_Task to complete_: Beginning with the first line of the entries below, quote each line until you reach and include the line with "immunohistochemical stain shows".

══ Data to use

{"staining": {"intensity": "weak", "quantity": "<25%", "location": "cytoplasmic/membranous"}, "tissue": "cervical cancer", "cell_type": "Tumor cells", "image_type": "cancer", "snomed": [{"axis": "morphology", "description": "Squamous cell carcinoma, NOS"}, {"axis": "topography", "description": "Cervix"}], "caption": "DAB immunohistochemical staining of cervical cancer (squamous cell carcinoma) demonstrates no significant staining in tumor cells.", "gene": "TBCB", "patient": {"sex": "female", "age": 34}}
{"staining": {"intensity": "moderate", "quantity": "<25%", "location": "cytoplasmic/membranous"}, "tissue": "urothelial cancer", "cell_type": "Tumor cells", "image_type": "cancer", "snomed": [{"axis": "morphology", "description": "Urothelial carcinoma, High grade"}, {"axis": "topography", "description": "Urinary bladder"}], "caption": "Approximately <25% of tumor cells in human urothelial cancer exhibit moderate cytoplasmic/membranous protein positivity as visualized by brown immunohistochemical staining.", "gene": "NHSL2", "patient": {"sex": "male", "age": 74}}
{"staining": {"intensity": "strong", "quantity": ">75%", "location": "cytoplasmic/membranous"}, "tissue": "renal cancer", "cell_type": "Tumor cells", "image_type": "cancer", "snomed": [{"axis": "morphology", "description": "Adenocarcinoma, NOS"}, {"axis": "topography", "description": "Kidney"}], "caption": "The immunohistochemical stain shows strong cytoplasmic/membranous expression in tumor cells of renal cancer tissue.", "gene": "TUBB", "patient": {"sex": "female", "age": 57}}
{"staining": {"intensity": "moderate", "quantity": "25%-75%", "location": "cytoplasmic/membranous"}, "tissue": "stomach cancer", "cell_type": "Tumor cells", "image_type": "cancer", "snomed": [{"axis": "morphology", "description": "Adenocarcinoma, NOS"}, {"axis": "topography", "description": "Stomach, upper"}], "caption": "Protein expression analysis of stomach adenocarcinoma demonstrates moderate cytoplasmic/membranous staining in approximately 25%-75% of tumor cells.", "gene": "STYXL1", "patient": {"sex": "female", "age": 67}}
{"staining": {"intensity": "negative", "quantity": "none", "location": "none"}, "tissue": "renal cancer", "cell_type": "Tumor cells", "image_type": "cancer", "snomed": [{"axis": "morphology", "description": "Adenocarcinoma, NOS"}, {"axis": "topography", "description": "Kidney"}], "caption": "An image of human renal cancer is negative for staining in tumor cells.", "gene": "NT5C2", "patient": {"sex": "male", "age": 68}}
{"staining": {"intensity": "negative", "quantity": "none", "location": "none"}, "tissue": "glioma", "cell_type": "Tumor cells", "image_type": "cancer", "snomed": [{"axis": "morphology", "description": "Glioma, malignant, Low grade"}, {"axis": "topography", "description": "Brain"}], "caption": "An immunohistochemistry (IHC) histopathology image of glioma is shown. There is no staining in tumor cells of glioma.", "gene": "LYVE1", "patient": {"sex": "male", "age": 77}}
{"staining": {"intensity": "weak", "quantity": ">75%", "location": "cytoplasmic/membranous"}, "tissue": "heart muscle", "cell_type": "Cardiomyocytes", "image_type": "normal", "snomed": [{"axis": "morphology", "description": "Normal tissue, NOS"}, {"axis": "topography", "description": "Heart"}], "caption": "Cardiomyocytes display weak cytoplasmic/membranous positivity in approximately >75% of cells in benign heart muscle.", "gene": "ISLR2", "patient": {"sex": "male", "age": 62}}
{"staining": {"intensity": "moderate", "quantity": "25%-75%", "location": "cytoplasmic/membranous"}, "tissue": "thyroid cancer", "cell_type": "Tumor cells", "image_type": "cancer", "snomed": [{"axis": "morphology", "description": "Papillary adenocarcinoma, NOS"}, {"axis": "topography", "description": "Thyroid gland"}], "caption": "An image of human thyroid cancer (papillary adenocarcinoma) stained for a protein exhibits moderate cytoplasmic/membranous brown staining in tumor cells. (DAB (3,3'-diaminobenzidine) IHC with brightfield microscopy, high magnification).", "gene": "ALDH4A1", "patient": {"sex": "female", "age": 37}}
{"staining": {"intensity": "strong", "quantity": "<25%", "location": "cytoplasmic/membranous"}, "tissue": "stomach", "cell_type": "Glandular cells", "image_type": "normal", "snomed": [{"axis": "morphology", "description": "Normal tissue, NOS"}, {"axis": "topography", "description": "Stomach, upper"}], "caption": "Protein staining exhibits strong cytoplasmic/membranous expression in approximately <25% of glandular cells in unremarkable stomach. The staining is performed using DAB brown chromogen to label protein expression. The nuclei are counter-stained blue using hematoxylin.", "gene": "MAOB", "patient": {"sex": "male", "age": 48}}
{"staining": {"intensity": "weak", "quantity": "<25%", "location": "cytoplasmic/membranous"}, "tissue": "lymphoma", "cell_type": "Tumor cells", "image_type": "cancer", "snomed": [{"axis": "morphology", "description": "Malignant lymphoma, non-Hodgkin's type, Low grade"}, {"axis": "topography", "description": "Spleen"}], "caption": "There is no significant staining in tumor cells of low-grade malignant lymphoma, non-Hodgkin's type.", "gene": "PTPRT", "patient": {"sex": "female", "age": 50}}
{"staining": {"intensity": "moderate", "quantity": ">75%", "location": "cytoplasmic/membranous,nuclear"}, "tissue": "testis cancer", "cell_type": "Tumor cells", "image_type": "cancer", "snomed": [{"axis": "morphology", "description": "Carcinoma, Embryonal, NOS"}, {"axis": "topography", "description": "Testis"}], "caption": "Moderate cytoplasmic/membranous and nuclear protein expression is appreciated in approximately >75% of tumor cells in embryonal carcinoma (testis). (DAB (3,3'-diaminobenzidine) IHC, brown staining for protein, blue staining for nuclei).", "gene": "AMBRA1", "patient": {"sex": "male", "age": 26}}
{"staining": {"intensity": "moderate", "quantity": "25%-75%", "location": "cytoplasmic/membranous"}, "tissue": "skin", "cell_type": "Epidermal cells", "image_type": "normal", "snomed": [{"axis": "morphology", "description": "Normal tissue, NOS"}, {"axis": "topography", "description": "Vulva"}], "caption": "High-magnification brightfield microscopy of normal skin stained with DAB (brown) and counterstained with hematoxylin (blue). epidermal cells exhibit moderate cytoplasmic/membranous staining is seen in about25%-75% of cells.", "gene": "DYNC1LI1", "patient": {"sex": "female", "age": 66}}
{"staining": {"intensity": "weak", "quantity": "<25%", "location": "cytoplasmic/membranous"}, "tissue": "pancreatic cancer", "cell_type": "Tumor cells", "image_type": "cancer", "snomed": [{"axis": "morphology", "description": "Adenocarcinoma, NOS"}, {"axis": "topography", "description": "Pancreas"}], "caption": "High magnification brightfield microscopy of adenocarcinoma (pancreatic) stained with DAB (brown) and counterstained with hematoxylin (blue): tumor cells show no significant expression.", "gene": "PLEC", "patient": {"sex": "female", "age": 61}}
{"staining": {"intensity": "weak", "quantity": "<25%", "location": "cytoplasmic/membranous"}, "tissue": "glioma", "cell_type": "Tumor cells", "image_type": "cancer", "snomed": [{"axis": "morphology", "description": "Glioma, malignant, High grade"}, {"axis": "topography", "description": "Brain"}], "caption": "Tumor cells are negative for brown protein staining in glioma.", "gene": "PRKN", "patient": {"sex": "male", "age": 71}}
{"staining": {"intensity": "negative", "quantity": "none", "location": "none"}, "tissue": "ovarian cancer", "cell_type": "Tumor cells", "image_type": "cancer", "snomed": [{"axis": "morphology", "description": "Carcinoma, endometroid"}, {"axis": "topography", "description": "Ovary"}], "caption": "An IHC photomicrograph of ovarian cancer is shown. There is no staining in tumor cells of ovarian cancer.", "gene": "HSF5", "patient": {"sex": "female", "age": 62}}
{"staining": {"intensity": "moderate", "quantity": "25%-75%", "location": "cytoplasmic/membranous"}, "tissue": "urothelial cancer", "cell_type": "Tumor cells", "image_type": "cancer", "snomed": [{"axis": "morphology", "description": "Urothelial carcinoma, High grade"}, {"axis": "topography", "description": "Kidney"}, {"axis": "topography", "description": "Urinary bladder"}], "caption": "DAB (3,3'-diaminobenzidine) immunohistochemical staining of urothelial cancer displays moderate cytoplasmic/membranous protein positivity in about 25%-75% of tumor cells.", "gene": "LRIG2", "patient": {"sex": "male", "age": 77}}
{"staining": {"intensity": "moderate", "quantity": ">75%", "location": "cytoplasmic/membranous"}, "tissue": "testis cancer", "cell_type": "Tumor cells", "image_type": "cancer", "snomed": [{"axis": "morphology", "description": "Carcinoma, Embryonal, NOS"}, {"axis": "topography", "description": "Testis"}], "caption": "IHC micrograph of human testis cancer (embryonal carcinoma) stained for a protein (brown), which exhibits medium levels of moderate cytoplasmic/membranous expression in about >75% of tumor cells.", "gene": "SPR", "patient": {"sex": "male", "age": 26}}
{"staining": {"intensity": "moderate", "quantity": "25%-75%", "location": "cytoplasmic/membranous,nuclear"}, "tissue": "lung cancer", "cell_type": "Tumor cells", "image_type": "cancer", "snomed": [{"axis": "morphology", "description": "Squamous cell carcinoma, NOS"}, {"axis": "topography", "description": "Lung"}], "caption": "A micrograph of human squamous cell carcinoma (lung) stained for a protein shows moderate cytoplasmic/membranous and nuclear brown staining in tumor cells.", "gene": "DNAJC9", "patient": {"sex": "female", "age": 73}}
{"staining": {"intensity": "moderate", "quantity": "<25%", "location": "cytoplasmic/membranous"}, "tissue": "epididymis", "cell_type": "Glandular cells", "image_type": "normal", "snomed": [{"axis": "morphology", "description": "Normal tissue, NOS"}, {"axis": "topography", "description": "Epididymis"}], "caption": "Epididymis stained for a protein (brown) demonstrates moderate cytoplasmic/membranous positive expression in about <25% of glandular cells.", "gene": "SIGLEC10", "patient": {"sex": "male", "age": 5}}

════

_Solution for this problem_:
{"staining": {"intensity": "weak", "quantity": "<25%", "location": "cytoplasmic/membranous"}, "tissue": "cervical cancer", "cell_type": "Tumor cells", "image_type": "cancer", "snomed": [{"axis": "morphology", "description": "Squamous cell carcinoma, NOS"}, {"axis": "topography", "description": "Cervix"}], "caption": "DAB immunohistochemical staining of cervical cancer (squamous cell carcinoma) demonstrates no significant staining in tumor cells.", "gene": "TBCB", "patient": {"sex": "female", "age": 34}}
{"staining": {"intensity": "moderate", "quantity": "<25%", "location": "cytoplasmic/membranous"}, "tissue": "urothelial cancer", "cell_type": "Tumor cells", "image_type": "cancer", "snomed": [{"axis": "morphology", "description": "Urothelial carcinoma, High grade"}, {"axis": "topography", "description": "Urinary bladder"}], "caption": "Approximately <25% of tumor cells in human urothelial cancer exhibit moderate cytoplasmic/membranous protein positivity as visualized by brown immunohistochemical staining.", "gene": "NHSL2", "patient": {"sex": "male", "age": 74}}
{"staining": {"intensity": "strong", "quantity": ">75%", "location": "cytoplasmic/membranous"}, "tissue": "renal cancer", "cell_type": "Tumor cells", "image_type": "cancer", "snomed": [{"axis": "morphology", "description": "Adenocarcinoma, NOS"}, {"axis": "topography", "description": "Kidney"}], "caption": "The immunohistochemical stain shows strong cytoplasmic/membranous expression in tumor cells of renal cancer tissue.", "gene": "TUBB", "patient": {"sex": "female", "age": 57}}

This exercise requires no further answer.